# Why are final exams made to be worth 30-40% of the grade?



## komorikun (Jan 11, 2009)

Do you think professors are just being sadistic or what? There is no way I can study properly for this many finals when I'm taking 5 classes. I can understand making one exam 20-25% of the grade but 30-40% is crazy, especially when the professors know that we have other exams as well. And on top of that, many final exams are cumulative. How the hell do you review 600 pages?

I'm particularly pissed off at my history professor. She gave us the study guide on the last day of class probably on purpose so that she didn't have to hear too many complaints. Somehow I am supposed to write 4 long essays (3 of which will be on the final) and answer 5 short answer questions that she won't say what they will be about. I feel like wringing her little neck.


----------



## Hadron92 (Apr 17, 2009)

My suggestion is that you leave the internet alone RIGHT NOW and resume your studying. Being pissed off won't make matters any better. Especially when you have your finals coming up.


----------



## AussiePea (Mar 27, 2007)

I think exams in general are **** and shouldn't exist. Assignments are SO much better when it comes to learning the material because they actually teach you in a practical manner instead of these one off short questions which would never be used in such a manner in the working world.


----------



## Black And Mild (Apr 11, 2011)

From my understanding, the final is worth such a large percentage of the grade because it is the best measure of how much information a student has retained.

For me, if a final is cumulative rather than covering new information, I usually don't even study for it.


----------



## komorikun (Jan 11, 2009)

I should have taken the history class pass/no pass. I really debated it but I had not gotten my mid-term back by the time of the deadline to decide on whether to take the class for a letter grade or not. I did okay on the mid-term but that only had one smallish essay on it. At my university we can take up 30% of our units as pass/no pass but only 2 classes in my major. I was afraid taking too many classes pass/no pass might not look good for future employment or grad school (which I kind of doubt I'm going but...).

Anyways, 2 finals are already over (the easy ones) and the last one is 5 days after the last two, so I have time for that one. I'm just pissing my pants over the 2 I have on Friday, back to back; this history one and a finance one that is cumulative. At least I'm taking the finance class pass/no pass. I don't know how I am going to write 3 essays after doing 2 1/2 hours of finance calculations. I'm going to be shattered. :|


----------



## Black And Mild (Apr 11, 2011)

^^^What is pass/no pass?


----------



## komorikun (Jan 11, 2009)

Black And Mild said:


> ^^^What is pass/no pass?


Credit/no credit. You either pass or you don't. Pass usually means anything above a C-. So whatever grade you get won't affect your GPA.


----------



## Dissonance (Dec 27, 2011)

Wow sounds pretty nerve wrecking good luck on your Finance and history test. Remember to calm yourself down and revise as much as possible. It sounds daunting but go in with the confidence that you know the material given in the test.


----------



## komorikun (Jan 11, 2009)

**Supplied data:**
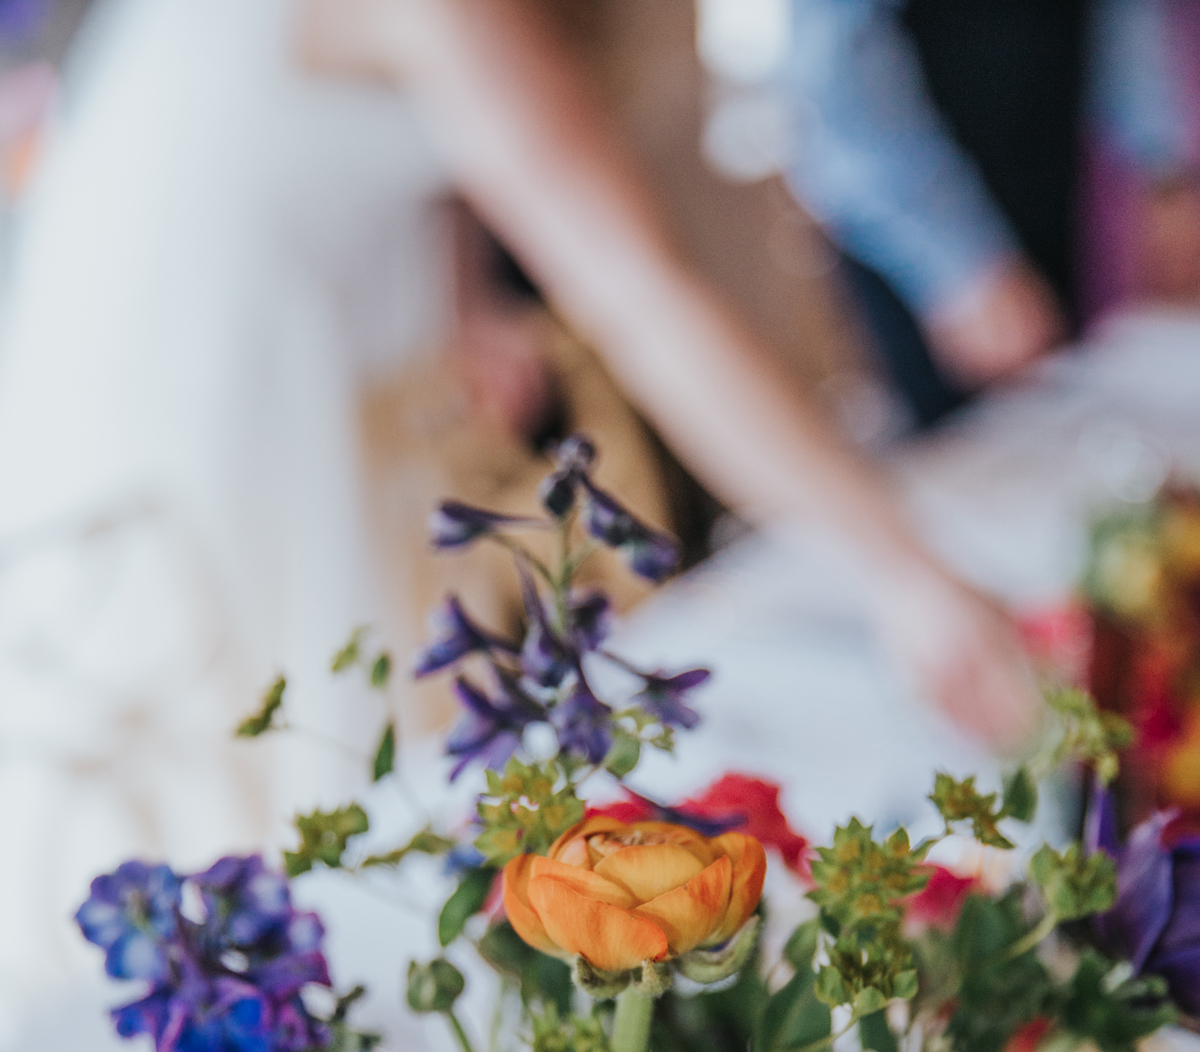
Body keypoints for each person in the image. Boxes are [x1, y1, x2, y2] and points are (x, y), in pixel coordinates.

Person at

--

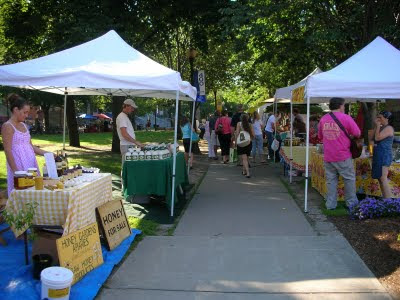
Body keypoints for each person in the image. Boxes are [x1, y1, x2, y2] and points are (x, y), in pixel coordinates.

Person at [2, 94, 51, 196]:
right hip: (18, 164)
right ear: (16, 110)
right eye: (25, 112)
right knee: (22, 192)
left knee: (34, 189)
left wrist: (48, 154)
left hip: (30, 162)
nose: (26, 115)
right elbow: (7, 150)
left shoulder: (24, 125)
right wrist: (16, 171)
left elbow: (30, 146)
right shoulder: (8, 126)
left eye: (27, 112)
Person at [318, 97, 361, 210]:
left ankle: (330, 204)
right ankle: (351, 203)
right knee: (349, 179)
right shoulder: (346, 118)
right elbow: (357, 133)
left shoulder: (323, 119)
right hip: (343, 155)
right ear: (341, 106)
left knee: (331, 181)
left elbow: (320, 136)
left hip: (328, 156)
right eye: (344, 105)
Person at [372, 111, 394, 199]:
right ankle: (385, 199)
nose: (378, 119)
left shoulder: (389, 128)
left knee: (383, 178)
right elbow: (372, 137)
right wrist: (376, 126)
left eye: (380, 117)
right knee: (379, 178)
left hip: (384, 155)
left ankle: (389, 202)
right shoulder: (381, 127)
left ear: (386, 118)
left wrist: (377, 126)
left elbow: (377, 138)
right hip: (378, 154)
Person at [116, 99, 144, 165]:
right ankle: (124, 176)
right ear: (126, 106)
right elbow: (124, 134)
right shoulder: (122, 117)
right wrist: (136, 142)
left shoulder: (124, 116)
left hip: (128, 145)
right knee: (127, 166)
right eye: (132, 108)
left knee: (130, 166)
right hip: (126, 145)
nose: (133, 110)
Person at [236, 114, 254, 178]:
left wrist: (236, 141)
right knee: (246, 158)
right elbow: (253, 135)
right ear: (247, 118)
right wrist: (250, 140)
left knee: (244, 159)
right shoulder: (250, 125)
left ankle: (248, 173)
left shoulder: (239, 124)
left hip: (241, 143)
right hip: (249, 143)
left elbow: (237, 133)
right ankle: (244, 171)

**Required work:**
- a) According to the forum thread about final exams, what does a pass usually mean under pass/no pass?
- b) Resume the forum thread about final exams at the point where it stops.
The records are separate material and have no connection to the forum thread about final exams.

**Response list:**
- a) Anything above a C-.

- b)
Dissonance said:


> Wow sounds pretty nerve wrecking good luck on your Finance and history test. Remember to calm yourself down and revise as much as possible. It sounds daunting but go in with the confidence that you know the material given in the test.


Thanks. I'm just not used to this type of exam. I've only taken multiple-choice, short answer, or calculation type exams. I've never had to write a long essay in class, except for English and I only got a B in that class. I don't have a good memory and I suck at writing, so this is like a nightmare. The professor won't even be grading it. She has a TA that seems to have some sort of checklist and if you don't write everything in that checklist points get taken off. At least that is what seemed to happen with the mid-term.


----------



## Perfectionist (Mar 19, 2004)

Why?

1. Having one thing worth half the grade of the course generally means less grading work for the profs/TAs.

2. Having the final worth more than the midterm gives students a chance to prove themselves if they struggled all semester. Even if you didn't get a concept right away, as long as you get it by the final your mark won't be that terrible, even if you were super confused halfway through on the midterms. It's a way of showing that regardless of everything else, on the last day of class this student knew most stuff.

3. Most of the more complicated stuff in a course is at the end. If you made stuff early on worth more, it might not indicate that students were learning, just remembering material from other classes which was reviewed early in this class.

4. Finals usually have longer timeslots to be written in, so you can make the exam longer and thus quiz students on more material. 

In high school I did International Baccalaureate and 80% of your grade for most classes was determined by one exam. At the end of two years. Covering two years of material. The exam was usually split into two sections, and you took part A on day one and part B on day two. Univ finals don't scare me as much after that.


----------



## cafune (Jan 11, 2011)

Perfectionist said:


> In high school I did International Baccalaureate and 80% of your grade for most classes was determined by one exam. At the end of two years. Covering two years of material. The exam was usually split into two sections, and you took part A on day one and part B on day two. Univ finals don't scare me as much after that.


Yeah, currently going through final exams and I'll be surprised if I don't just drop dead. It's pretty awful. It'll be over soon enough though.

Anyways, I _hate_ final exams and the fact that they are worth so much is ridiculous. :/


----------



## DeeperUnderstanding (May 19, 2007)

Because they want you to know the information.


----------



## komorikun (Jan 11, 2009)

Perfectionist said:


> Why?
> 
> 1. Having one thing worth half the grade of the course generally means less grading work for the profs/TAs.
> 
> ...


I understand your points. I just thought that it had been shown that people learn better in small chunks. If I was a professor I'd probably make homework 10% of the grade (just to keep the buggers from procrastinating), graded assignments 10%, and 4 exams each worth 20% of the grade. Or maybe more points towards the assignments.


----------



## pita (Jan 17, 2004)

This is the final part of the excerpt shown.